И она твердо вывела под каждой статьей слово «принято» и свою подпись.
— Для меня это тоже важно, Клара Викентьевна, — я посмотрел ей в глаза. — Спасибо. Рад, что вы со мной. И с редакцией.
— Мы еще повоюем, — попыталась отшутиться Громыхина. — Ну, что? Отдаете в печать? Правдин в обморок упадет…
— Он-то? — я махнул рукой. — Вы плохо его знаете. Железный мужик.
— Напечатают быстро, — немного невпопад сказала Клара Викентьевна. — Будете ждать первой реакции?
— Наверное, нет, — я поставил опустевшую чашку на стол. — За вечерку у нас ответственна Зоя Дмитриевна, вот она пускай и снимает сливки. А у меня есть и другие дела.
— Тогда удачи вам в них, Евгений Семенович.
* * *Последняя январская пятница. В понедельник уже наступит февраль. Вот только изменится не только месяц, но и жизнь огромной страны. Поворотный момент наступил, перестройка взяла разгон, и теперь ее уже не остановить. Правда, сейчас мне нравится, как она идет. Не слом привычных идеалов с выбиванием почвы из-под ног, как это было в моей истории. Нет, это действительно обновление и работа над ошибками. Уж я-то за этим прослежу хотя бы в масштабах родного города.

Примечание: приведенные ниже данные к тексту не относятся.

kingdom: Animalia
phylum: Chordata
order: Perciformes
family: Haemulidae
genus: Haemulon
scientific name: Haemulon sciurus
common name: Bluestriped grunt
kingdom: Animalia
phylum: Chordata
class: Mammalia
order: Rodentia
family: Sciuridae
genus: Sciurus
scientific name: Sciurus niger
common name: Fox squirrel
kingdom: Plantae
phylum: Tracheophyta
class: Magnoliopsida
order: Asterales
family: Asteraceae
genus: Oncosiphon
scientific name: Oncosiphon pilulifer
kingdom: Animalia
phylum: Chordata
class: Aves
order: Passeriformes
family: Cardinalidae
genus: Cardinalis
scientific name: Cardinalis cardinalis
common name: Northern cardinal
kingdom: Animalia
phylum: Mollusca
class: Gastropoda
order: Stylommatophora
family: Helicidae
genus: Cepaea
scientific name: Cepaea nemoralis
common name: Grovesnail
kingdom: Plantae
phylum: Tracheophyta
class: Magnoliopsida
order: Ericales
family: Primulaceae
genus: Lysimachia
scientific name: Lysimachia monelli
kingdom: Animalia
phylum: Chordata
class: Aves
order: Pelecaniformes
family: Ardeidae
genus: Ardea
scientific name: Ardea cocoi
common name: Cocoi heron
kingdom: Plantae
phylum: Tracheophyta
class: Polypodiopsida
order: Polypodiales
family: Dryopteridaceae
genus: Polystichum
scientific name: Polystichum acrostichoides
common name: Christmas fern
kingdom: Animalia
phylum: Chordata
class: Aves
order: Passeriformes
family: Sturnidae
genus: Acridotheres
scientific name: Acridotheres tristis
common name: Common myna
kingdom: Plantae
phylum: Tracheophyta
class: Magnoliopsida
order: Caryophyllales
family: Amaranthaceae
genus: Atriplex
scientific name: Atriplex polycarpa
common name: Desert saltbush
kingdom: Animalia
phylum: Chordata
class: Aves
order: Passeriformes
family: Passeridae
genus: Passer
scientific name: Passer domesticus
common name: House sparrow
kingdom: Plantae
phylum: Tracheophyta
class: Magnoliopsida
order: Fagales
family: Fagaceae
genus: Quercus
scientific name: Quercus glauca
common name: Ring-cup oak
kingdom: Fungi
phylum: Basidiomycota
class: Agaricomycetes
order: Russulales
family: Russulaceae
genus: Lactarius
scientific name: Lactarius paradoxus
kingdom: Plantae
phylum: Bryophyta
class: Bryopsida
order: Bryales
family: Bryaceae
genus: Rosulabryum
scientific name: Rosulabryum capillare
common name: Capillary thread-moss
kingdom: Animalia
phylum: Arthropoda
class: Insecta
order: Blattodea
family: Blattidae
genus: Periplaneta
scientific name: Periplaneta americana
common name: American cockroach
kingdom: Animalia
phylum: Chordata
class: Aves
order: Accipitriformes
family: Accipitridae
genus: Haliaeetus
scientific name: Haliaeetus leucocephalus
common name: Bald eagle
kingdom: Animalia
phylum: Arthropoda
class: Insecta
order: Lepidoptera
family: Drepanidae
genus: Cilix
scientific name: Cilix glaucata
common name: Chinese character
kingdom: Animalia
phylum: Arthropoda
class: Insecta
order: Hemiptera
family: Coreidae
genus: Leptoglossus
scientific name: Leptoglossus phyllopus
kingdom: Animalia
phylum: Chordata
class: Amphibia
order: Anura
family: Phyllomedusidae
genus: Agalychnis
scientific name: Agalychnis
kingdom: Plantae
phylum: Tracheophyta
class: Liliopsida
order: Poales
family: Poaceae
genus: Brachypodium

Я шел пешком привычным маршрутом. Мимо проносились переполненные автобусы, одиночные грузовики и редкие легковушки. Рядом взревел мощный двигатель, и я обернулся, готовясь отскочить в сторону. Но это оказалась всего лишь учебная машина, и я облегченно выдохнул. Грузовик ЗиЛ-130 с зеленой кабиной, знаком «У» на двери и высокой рамной конструкцией между кабиной и кузовом — на случай, если произойдет ДТП с переворачиванием. Тогда ученик и инструктор будут в большей безопасности, рама не даст кабине смяться.
Я улыбнулся, вспомнив старую байку, будто бы подъезды в СССР красили в белый и синий, потому что эмали таких цветов было много из-за производства автомобилей. На самом деле это вообще никак не связано, а небесно-голубой «цвет оттепели» был характерен именно для сто тридцатых. Отец мне рассказывал, что после войны это был первый чисто гражданский грузовик, а до этого все советские «работяги» окрашивались в хаки. Потом это превратили в мнимое доказательство, что в Союзе будто бы настолько плохо дела обстояли с краской. И якобы абсолютно все грузовики носили такую расцветку. Полная ерунда! «Газики» были еще и бежевыми, а КамАзы — оранжевыми или красными, даже коралловыми. И те же сто тридцатые ЗиЛы выкрашивали в зеленый с белой решеткой радиатора. Вот как раз проезжающий мимо меня учебный грузовик из этой же серии. А еще он с прицепом — вот почему ученик, вцепившийся в руль вихрастый парень, так нервничает.
Вот и знакомый дом, обычная советская пятиэтажка. Со двора доносятся хлесткие ритмичные хлопки. Все понятно — кто-то чистит ковер, развесив его на специальной перекладине и с оттяжкой нанося удары пластиковой выбивалкой. Впрочем, могла быть и железная.